Data excerpts:
☆ ☆ ☆ ☆
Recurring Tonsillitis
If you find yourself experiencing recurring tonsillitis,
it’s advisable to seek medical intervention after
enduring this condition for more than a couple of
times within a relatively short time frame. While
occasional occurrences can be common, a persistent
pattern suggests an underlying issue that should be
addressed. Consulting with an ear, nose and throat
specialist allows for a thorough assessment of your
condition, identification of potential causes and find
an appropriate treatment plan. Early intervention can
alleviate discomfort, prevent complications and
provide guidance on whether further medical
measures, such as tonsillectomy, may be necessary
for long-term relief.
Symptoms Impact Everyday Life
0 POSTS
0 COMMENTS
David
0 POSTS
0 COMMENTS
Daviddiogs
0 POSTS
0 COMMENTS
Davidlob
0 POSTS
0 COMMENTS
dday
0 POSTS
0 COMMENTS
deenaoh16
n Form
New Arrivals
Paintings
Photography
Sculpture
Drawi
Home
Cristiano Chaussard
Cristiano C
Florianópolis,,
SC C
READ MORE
☆ ☆ ☆ ☆
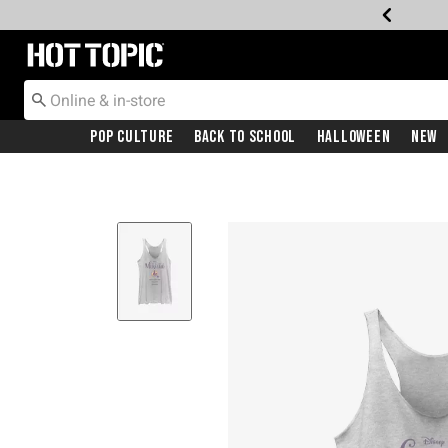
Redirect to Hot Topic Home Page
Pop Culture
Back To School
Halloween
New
☆ ☆ ☆ ☆
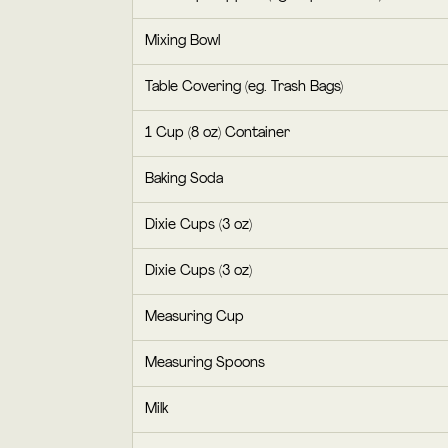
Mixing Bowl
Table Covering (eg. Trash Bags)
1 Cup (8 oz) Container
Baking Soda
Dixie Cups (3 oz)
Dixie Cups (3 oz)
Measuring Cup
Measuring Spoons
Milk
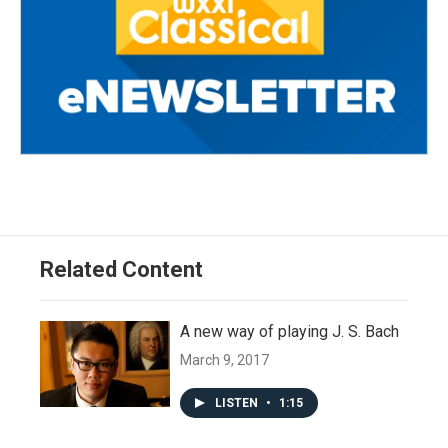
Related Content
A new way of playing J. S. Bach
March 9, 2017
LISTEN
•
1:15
☆ ☆ ☆ ☆
◆ **What is required**
Count the lines in the material that contain the string "find" and reply with only that number.

◆ **Answer to this task**
2